What you should do =
Reproduce all of the data below word for word, omitting the pictures.

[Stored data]
__________________________________________________

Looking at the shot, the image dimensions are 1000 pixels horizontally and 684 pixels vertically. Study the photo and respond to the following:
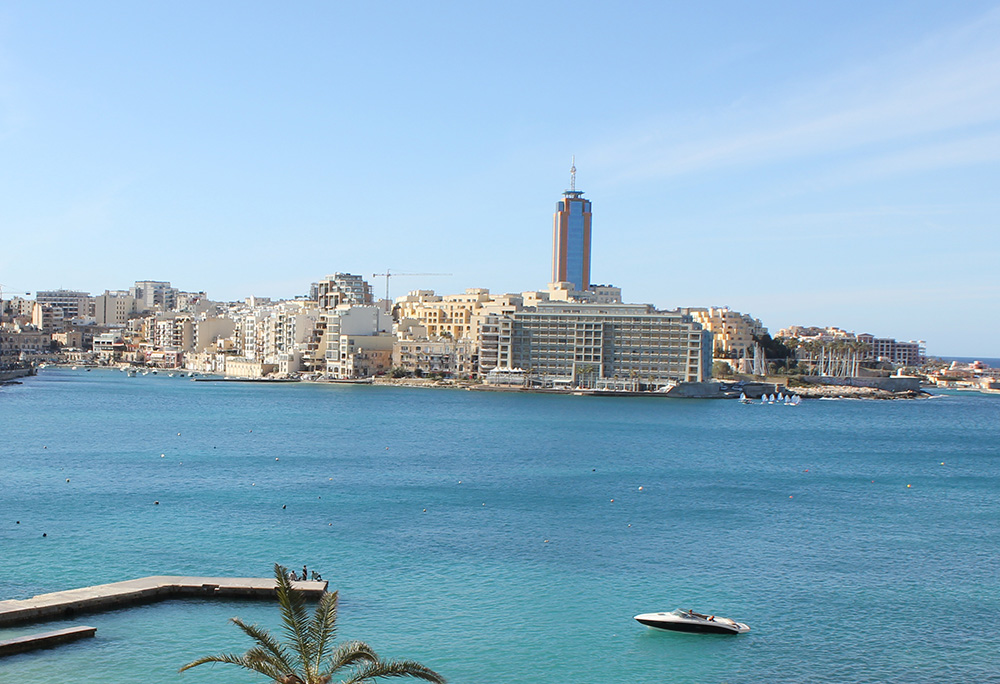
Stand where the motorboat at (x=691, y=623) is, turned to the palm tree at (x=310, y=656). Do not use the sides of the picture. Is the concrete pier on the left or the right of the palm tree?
right

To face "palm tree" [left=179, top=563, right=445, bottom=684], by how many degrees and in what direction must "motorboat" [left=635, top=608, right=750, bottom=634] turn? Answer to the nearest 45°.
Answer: approximately 45° to its left

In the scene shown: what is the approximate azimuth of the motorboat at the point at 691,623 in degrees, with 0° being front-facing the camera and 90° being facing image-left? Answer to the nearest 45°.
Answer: approximately 90°

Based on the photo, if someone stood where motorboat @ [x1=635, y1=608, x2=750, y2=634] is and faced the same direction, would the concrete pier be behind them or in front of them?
in front
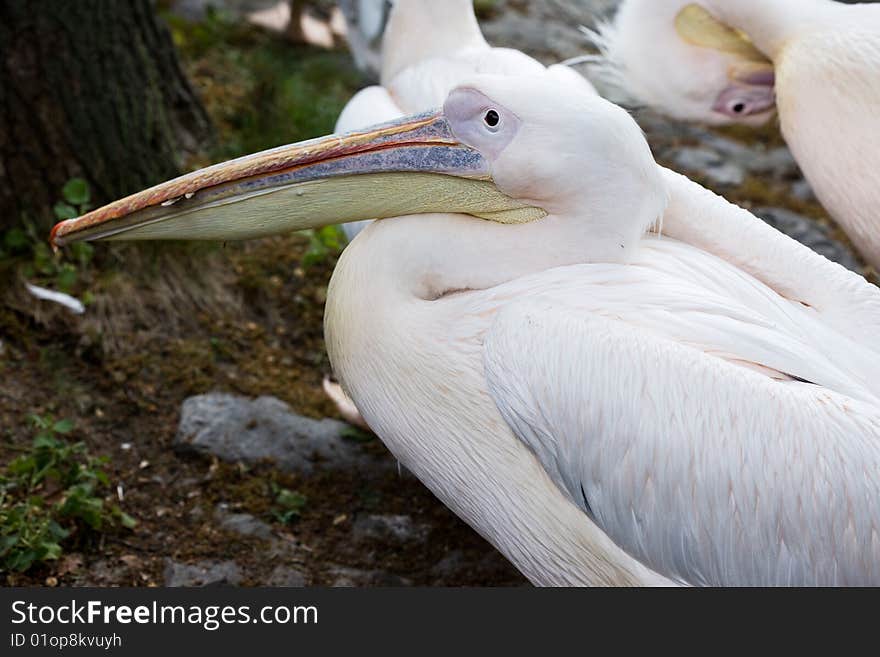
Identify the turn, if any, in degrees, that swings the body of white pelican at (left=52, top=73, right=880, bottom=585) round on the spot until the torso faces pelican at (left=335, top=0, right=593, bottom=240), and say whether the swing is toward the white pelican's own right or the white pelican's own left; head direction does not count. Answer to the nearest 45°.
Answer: approximately 90° to the white pelican's own right

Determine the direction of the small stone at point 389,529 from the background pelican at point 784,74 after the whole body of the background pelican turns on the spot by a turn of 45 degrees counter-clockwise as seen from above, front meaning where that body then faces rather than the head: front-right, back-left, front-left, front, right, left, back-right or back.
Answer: front

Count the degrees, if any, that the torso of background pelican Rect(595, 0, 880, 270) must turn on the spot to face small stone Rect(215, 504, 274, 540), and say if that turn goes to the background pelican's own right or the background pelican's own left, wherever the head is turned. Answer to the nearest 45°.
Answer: approximately 45° to the background pelican's own left

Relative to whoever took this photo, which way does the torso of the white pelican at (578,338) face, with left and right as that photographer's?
facing to the left of the viewer

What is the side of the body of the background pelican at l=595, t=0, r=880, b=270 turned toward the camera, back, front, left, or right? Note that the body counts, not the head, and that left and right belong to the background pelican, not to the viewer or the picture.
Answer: left

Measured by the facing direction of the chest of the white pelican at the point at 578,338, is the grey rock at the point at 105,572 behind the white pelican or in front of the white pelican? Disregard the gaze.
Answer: in front

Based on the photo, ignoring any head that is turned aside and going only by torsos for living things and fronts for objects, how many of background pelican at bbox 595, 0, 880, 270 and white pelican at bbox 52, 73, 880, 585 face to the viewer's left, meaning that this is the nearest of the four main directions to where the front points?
2

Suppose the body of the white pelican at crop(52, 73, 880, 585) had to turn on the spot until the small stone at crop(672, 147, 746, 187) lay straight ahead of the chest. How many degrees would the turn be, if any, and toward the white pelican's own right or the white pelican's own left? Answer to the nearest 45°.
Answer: approximately 90° to the white pelican's own right
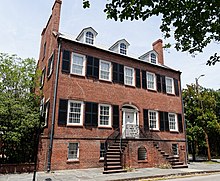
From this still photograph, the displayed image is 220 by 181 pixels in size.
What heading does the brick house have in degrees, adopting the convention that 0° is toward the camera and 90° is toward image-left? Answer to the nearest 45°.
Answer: approximately 315°

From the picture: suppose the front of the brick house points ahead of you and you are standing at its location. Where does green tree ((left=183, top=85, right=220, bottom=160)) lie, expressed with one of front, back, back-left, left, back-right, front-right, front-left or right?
left

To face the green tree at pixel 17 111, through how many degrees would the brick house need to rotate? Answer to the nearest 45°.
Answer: approximately 90° to its right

__________________________________________________

Answer space =
Looking at the shot, the image dimensions are 1000 pixels horizontally and 684 pixels vertically. Study the photo and respond to the following:
Stand where the motorboat at (x=691, y=623) is, turned to the palm tree at (x=310, y=656). Do not use the sides of the picture. Is the concrete pier on the left or the right of the palm tree?
right

To face "palm tree" [left=179, top=563, right=445, bottom=684], by how many degrees and in what direction must "motorboat" [left=635, top=608, right=750, bottom=634] turn? Answer to the nearest 45°.
Answer: approximately 45° to its left

In the scene shown: what is the approximate azimuth of the motorboat at the point at 691,623 in degrees, with 0° being front-facing the camera and 90° being facing image-left? Answer to the nearest 45°.
Answer: approximately 90°

Based on the photo, if someone stood where motorboat @ [x1=635, y1=608, x2=750, y2=634] is and faced the same direction, would the concrete pier be behind them or in front of them?
in front
Identify the turn, if any, in degrees, that swings the body of white pelican at (left=52, top=73, right=880, bottom=585) round on the spot until the torso faces pelican at (left=335, top=0, right=593, bottom=240), and say whether the swing is toward the white pelican's own right or the white pelican's own left; head direction does not count. Answer to the nearest 45°.
Answer: approximately 90° to the white pelican's own right

Determine the direction of the small stone at point 389,529 from the background pelican at point 784,74 after the whole body of the background pelican turns on the spot by a turn of 45 degrees counter-clockwise as seen from above, front meaning where that body then faces rather than the head: front-right, back-left, front-left, front, right, left, back-right or back.
Answer: front

Count the degrees, if any, that the torso of background pelican Rect(595, 0, 880, 270) must turn on the spot to face small stone Rect(215, 504, 274, 540), and say if that turn goes to the background pelican's own right or the background pelican's own left, wherever the head is turned. Answer to the nearest 45°.
Answer: approximately 45° to the background pelican's own left

Relative to whoever took this photo, which way does the torso of the white pelican at (578,338) face, with left and right as that photographer's?
facing to the left of the viewer

What is the side of the body of the background pelican at l=595, t=0, r=880, b=270 turned toward the camera, back, front, left, or right? Note that the body counts, not the head, and that left and right belong to the background pelican, not to the viewer or the picture.
Answer: left

Measured by the facing direction of the chest of the white pelican at the point at 578,338, is the grey rock at the point at 105,572 behind the white pelican or in front of the white pelican? Disregard the gaze.
Answer: in front

Based on the photo, ignoring any head that is turned aside and going only by torsos for living things and fronts for objects, how many of background pelican at bbox 595, 0, 880, 270 and white pelican at bbox 52, 73, 880, 585 face to the viewer's left, meaning that this is the nearest of the four main directions to where the front points?
2

Suppose the body of the white pelican at crop(52, 73, 880, 585) had to turn on the spot until the small stone at crop(672, 147, 746, 187) lay straight ahead of the chest. How many degrees would the turn be, if any, and toward the white pelican's own right or the white pelican's own left? Answer to the nearest 45°.
Answer: approximately 90° to the white pelican's own right
From this still photograph, the displayed image is 220 by 181 pixels in size.
What heading does the brick house have in degrees, adopting the convention that 0° is toward the camera and 90° is toward image-left? Answer to the nearest 45°.
Answer: approximately 315°

From the picture: suppose the front of the brick house points ahead of you and you are standing at its location. Where does green tree ((left=183, top=85, right=220, bottom=160)) lie, expressed with one of front, back, back-left, left, back-right, front-right, front-left or right?
left

To face the green tree at pixel 17 111, through how many degrees would the brick house need to rotate? Answer to the nearest 45°.
Answer: approximately 90° to its right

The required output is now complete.